Does not bode well.

it was from my latin american history course, favourite one I took, professor taught it from a 100% openly Marxist perspective. Final slide he displayed during his last lecture just said

"There can be no socialism without democracy nor democracy without socialism"

Fuckin based prof.

But anyway this "hegemonic cycle" thing scares the shit out of me given where we are right now.

  • Coolkidbozzy [he/him]
    ·
    4 years ago

    a variable that mixes things up is china aiming to eventually escape the capitalist world-economy, which would mean the united states' biggest competitor wouldn't compete with them anymore along the same capitalist lines

    scientifically, these aren't enough examples to mean anything concrete, so we are in uncharted waters here

    • unperson [he/him]
      ·
      4 years ago

      I think the point of the table is that imperialist competition implies war. That the American hegemony is over is quite clear, so we're entering a competition among the imperialists regardless of whether China participates.

      • zxcvbnm [he/him]
        ·
        4 years ago

        What other imperialists are there these days? France? Multi-national corporations?

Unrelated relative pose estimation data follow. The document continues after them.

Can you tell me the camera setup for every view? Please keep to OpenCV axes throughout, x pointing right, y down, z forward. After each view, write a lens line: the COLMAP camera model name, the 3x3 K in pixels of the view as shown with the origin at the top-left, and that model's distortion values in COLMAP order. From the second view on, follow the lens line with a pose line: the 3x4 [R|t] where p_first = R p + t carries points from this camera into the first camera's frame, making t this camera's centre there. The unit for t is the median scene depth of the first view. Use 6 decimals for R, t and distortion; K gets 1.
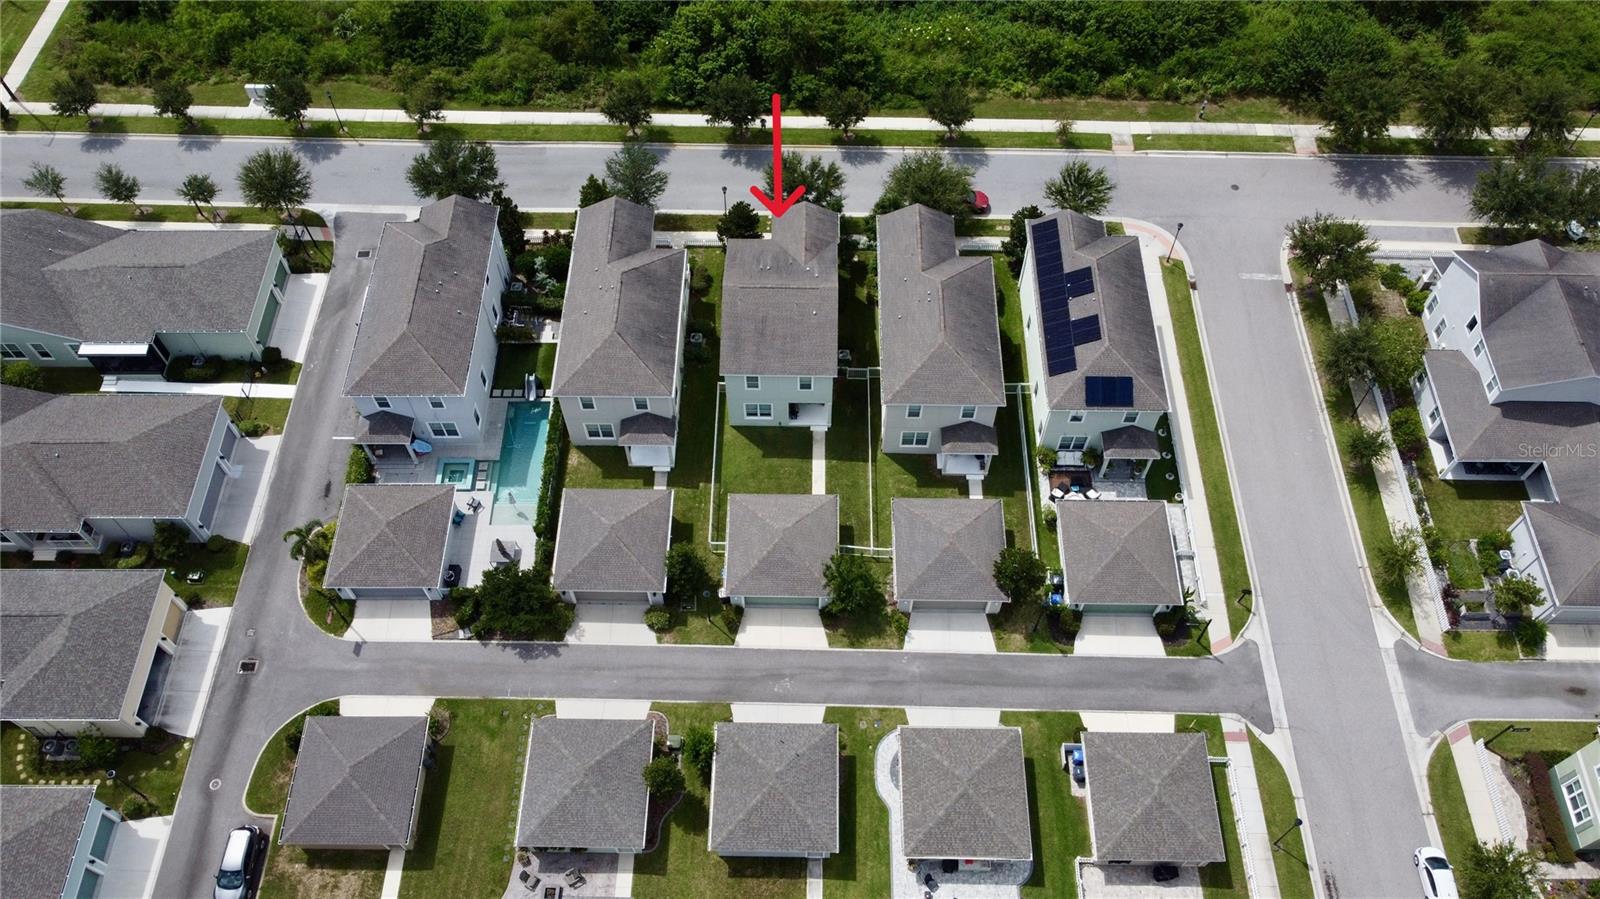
lens RADIAL K [[1220.9, 0, 796.1], [0, 1220.9, 447.5], [0, 0, 1]] dist [-0.008482, 0.000559]
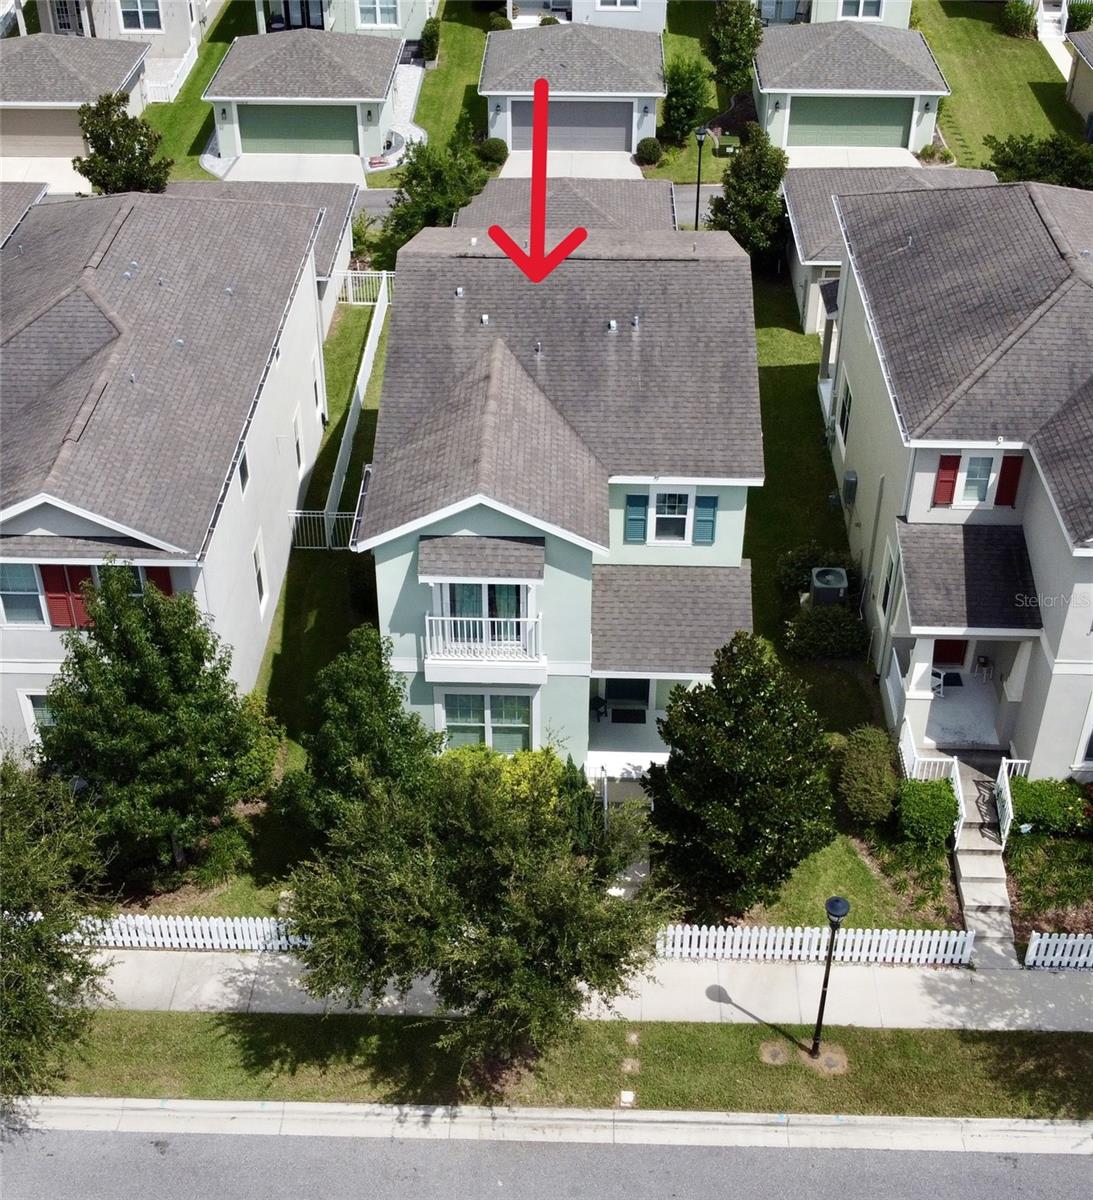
lens RADIAL K [[1615.9, 0, 527.7], [0, 1615.9, 599.0], [0, 0, 1]] dist [-0.016386, -0.011078]
pose [[-0.999767, -0.005280, 0.020943, -0.010368], [0.021231, -0.062298, 0.997832, -0.576681], [-0.003964, 0.998044, 0.062395, 1.074572]]
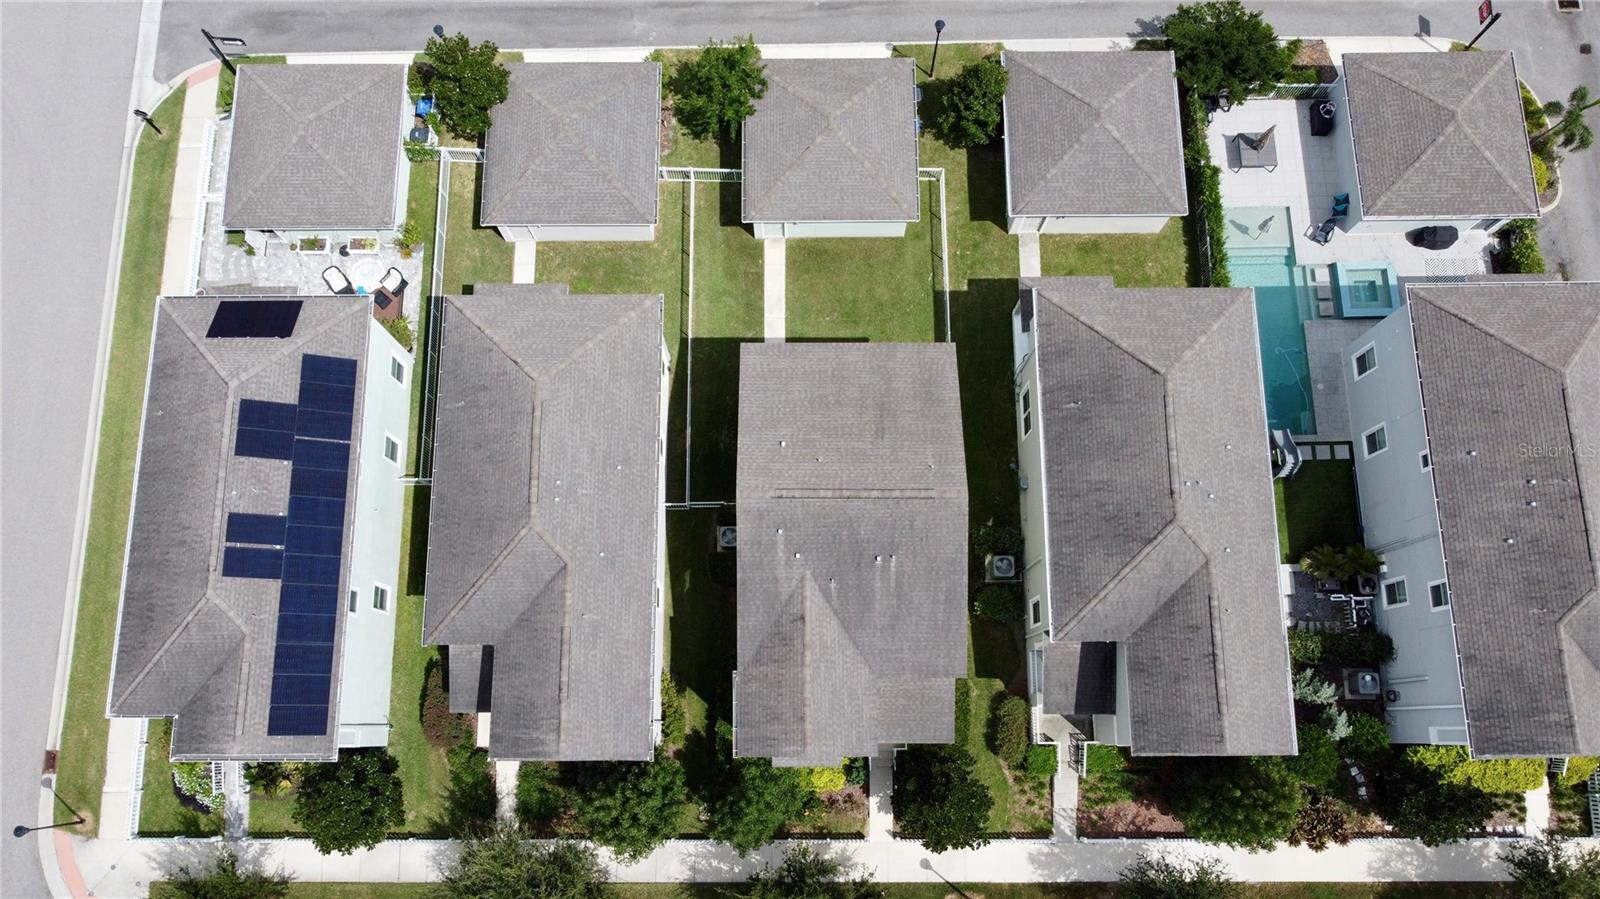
lens RADIAL K [[1220.9, 0, 796.1], [0, 1220.9, 447.5], [0, 0, 1]] dist [-0.008482, 0.000559]
pose [[-0.999767, 0.021591, 0.000689, 0.009371], [-0.014511, -0.694873, 0.718986, -0.481772], [0.016003, 0.718808, 0.695024, 0.644447]]
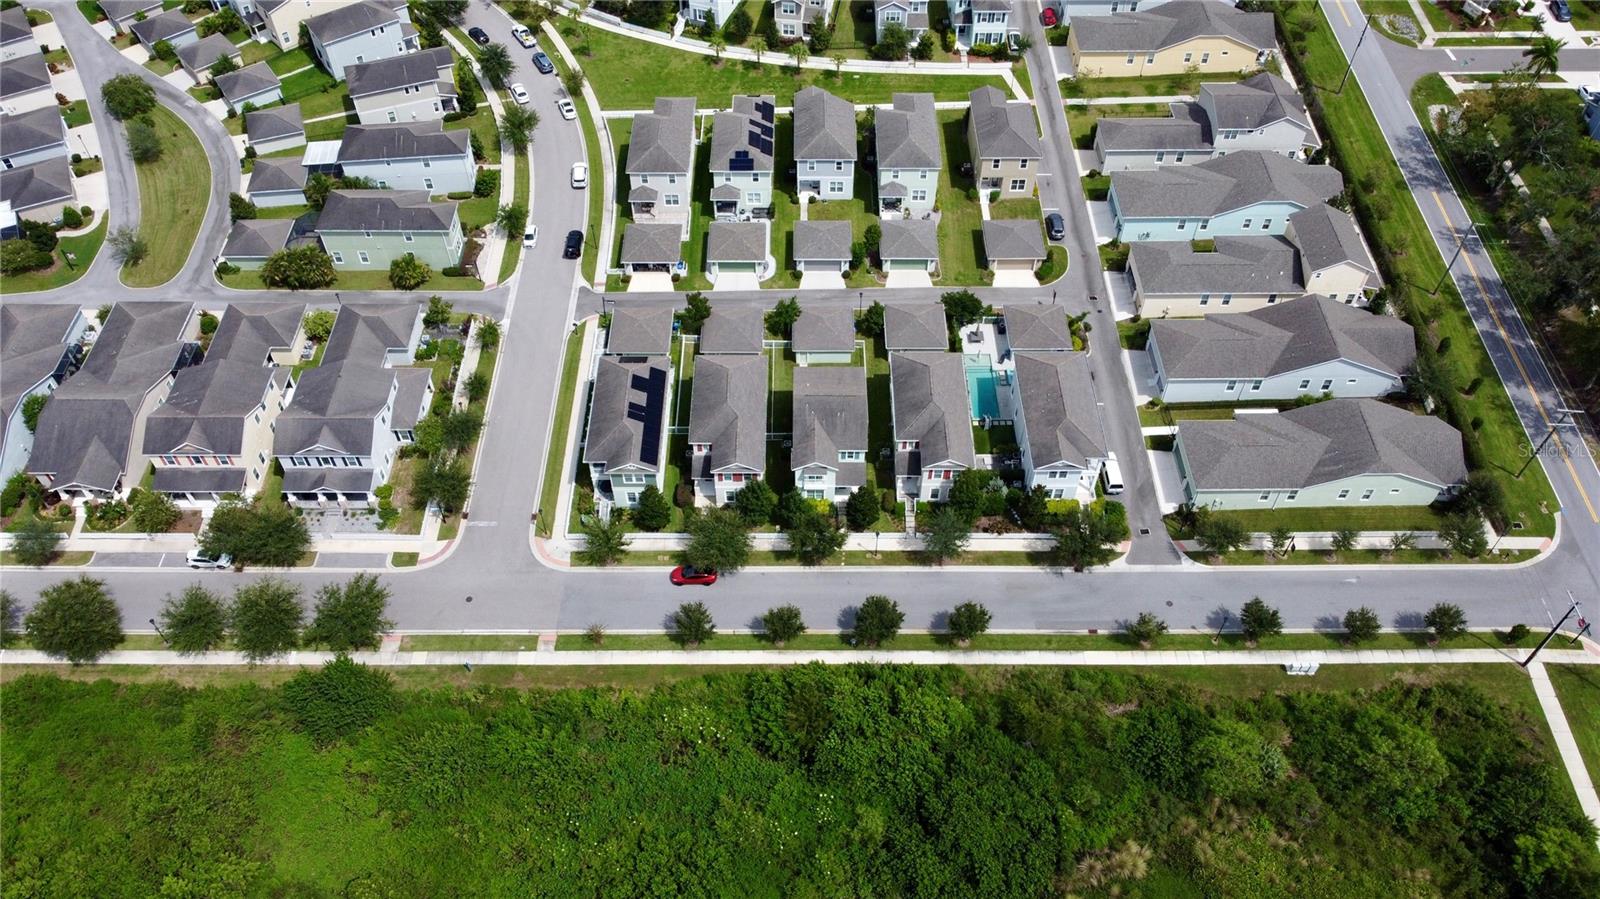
lens RADIAL K [[1220.9, 0, 796.1], [0, 1220.9, 447.5], [0, 0, 1]] dist [-0.008482, 0.000559]
pose [[-0.999897, 0.013673, -0.004475, 0.039140], [-0.008330, -0.296619, 0.954960, -1.667352], [0.011730, 0.954898, 0.296702, 0.603387]]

        • unperson [he/him]
          ·
          4 years ago

          Multi-national corporations are part of the definition of imperialism. However they cannot be considered actors of imperialism, since they don't have their own militaries but they need to rely on a bourgeois state to conquer new markets for them.

          France yes, but it's increasingly integrated with Germany and the rest of Western Europe so unless I'm missing something I doubt there will be intra-European competition. So the EU instead of France, even though multiple states may exit the union and realign. The USA will definitely struggle to keep its hegemony. Russia is another imperialist power directly confronted to the previous two. They are all in deep economic recessions, weakened, distrustful and ripe with internal contradictions, like in all pre-war periods. China is none of those things, but they will attempt to preserve the Belt and Road project and their control of the South China Sea.

            • unperson [he/him]
              ·
              4 years ago

              Those have always existed, and actually company armies were predominant in the first (mercantilist, East India Company) period of the table. Today they are limited in scope, cant project sufficient air or naval power to be effective except in states that have already been conquered for them by more overt American military action.

          • jabrd [he/him]
            ·
            4 years ago

            Erik Prince is somewhere in Africa or China trying to prove you wrong. Gonna be cool living through MGS V, I loved that game

            • unperson [he/him]
              ·
              edit-2
              4 years ago

              During "Peak Hegemony":

              :amerikkka: Hey UN it's time to murder a fifth of Korea!

              :yes-honey-left: Yes honey.

              During "loss of hegemony" they could not even convince NATO that Iraq had WMDs.

              The fact they he has to try is the proof of their decline.

      • invalidusernamelol [he/him]
        ·
        4 years ago

        500,000 dead in the imperial core and no one bars an eye. Get ready for the biggest and bestest meat grinder yet.

        • OgdenTO [he/him]
          ·
          edit-2
          4 years ago

          Nuclear war is such a bogeyman that I find it incredible that 1) it's already happened in WW2, 2) it's very likely to happen again.

          I'm trying to imagine what it would be like if nuclear war were actually happening, and I can't.

          • PaulSmackage [he/him, comrade/them]
            ·
            4 years ago

            I remember a few years ago watching a bunch of doomer post-apocalyptic movies in a row and being stuck in a state of existential despair for a week straight. Nuclear war is a such a frightening concept that my brain just refuses to think of what would actually happen if it did.

            • OgdenTO [he/him]
              ·
              4 years ago

              Even if it were happening in Europe and the middle East and Asia, and not in North America, and I didn't die, I don't think I can shine what it would be like for that to actually be happening.

              Like, so, the ultimate worst thing is now here, and it's real. It's happened there, it could happen anywhere.